The plant, which as built in the 1930s, had long been powered by coal. The restarted plant is now fueled by natural gas (though it is allowed under its air permits to use biomass for up to 19 percent of its fuel).
For decades, the plant dumped its toxic coal ash in the Lockwood ash landfill adjacent to the plant. Since the restart in March 2017, Greenidge has resumed dumping sludge and other wastes at Lockwood.
In deciding not to require a formal environmental impact statement on the restart, the DEC illegally discounted any relationship between the plant and the landfill, Lippes argued.
In February 2015, the landfill entered a consent agreement with the DEC which acknowledged significant groundwater pollution related to an unlined leachate pond, and it committed to a cleanup program.
However, samples collected in December 2016 showed groundwater at Lockwood “contains unsafe levels of arsenic, boron, manganese and sulfate,” according the the website ashtracker. Eight of the landfill’s 13 monitoring wells have been polluted above federal advisory levels for certain chemicals, the website reported.
Nicholas Buttino, an attorney representing the DEC, told Kocher May 22 that the plant and landfill are two separate facilities and are not codependent.
But Lippes argued that the DEC violated the State Environmental Quality Review Act by concluding that the landfill’s pollution issues are totally unrelated to the plant’s restart. And even if the facilities were unrelated, he added, the DEC never addressed Greenidge’s waste stream.
Lippes also argued that the DEC incorrectly ruled that Greenidge’s water withdrawal permit was a “ministerial action” — eliminating any need to even consider whether to require a full environmental impact statement.
He noted a recent appellate court decision in a similar water withdrawal case held that such permits are not merely ministerial. The appeals court said the DEC was free to apply conditions to water withdrawal permits.
One obvious condition the DEC could have imposed on the permit, the Sierra Club has argued, was a requirement to install a water recycling system.
Greenidge’s outdated “once-through” water cooling system requires at least 10 times as much water as a modern recycle system.

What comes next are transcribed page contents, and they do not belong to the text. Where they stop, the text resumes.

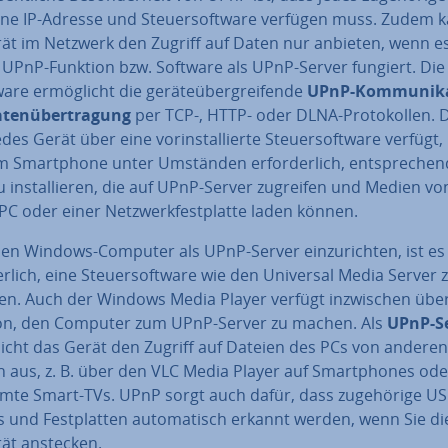
ine IP-Adresse und Steu­er­soft­ware verfügen muss. Zudem 
rät im Netzwerk den Zugriff auf Daten nur anbieten, wenn e
r UPnP-Funktion bzw. Software als UPnP-Server fungiert. Die
ware er­mög­licht die ge­rä­te­über­grei­fen­de
UPnP-Kom­mu­ni­ka
­ten­über­tra­gung
per TCP-, HTTP- oder DLNA-Pro­to­kol­len. 
edes Gerät über eine vor­in­stal­lier­te Steu­er­soft­ware verfügt, 
 Smart­phone unter Umständen er­for­der­lich, ent­spre­chen
 in­stal­lie­ren, die auf UPnP-Server zugreifen und Medien vo
C oder einer Netz­werk­fest­plat­te laden können.
en Windows-Computer als UPnP-Server ein­zu­rich­ten, ist e
der­lich, eine Steu­er­soft­ware wie den Universal Media Server z
e­ren. Auch der Windows Media Player verfügt in­zwi­schen übe
on, den Computer zum UPnP-Server zu machen. Als
UPnP-S
­licht das Gerät den Zugriff auf Dateien des PCs von andere
en aus, z. B. über den VLC Media Player auf Smart­phones ode
mte Smart-TVs. UPnP sorgt auch dafür, dass zu­ge­hö­ri­ge US
 und Fest­plat­ten au­to­ma­tisch erkannt werden, wenn Sie d
rät anstecken.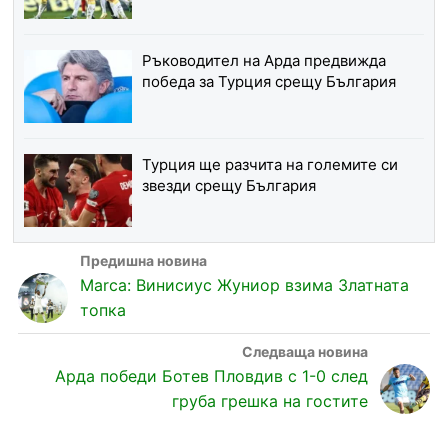
Ръководител на Арда предвижда
победа за Турция срещу България
Турция ще разчита на големите си
звезди срещу България
Marca: Винисиус Жуниор взима Златната
топка
Арда победи Ботев Пловдив с 1-0 след
груба грешка на гостите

Although the DEC issued a policy statement in 2011 that called for all new power plants to employ systems that recycle cooling water, it gave Greenidge a pass.
Kocher said he planned to rule promptly on motions by Greenidge and DEC to dismiss the water permit lawsuit.
After the hearing, Lippes said he expected the case to be decided at the appellate level, suggesting that the losing side will appeal Kocher’s ruling.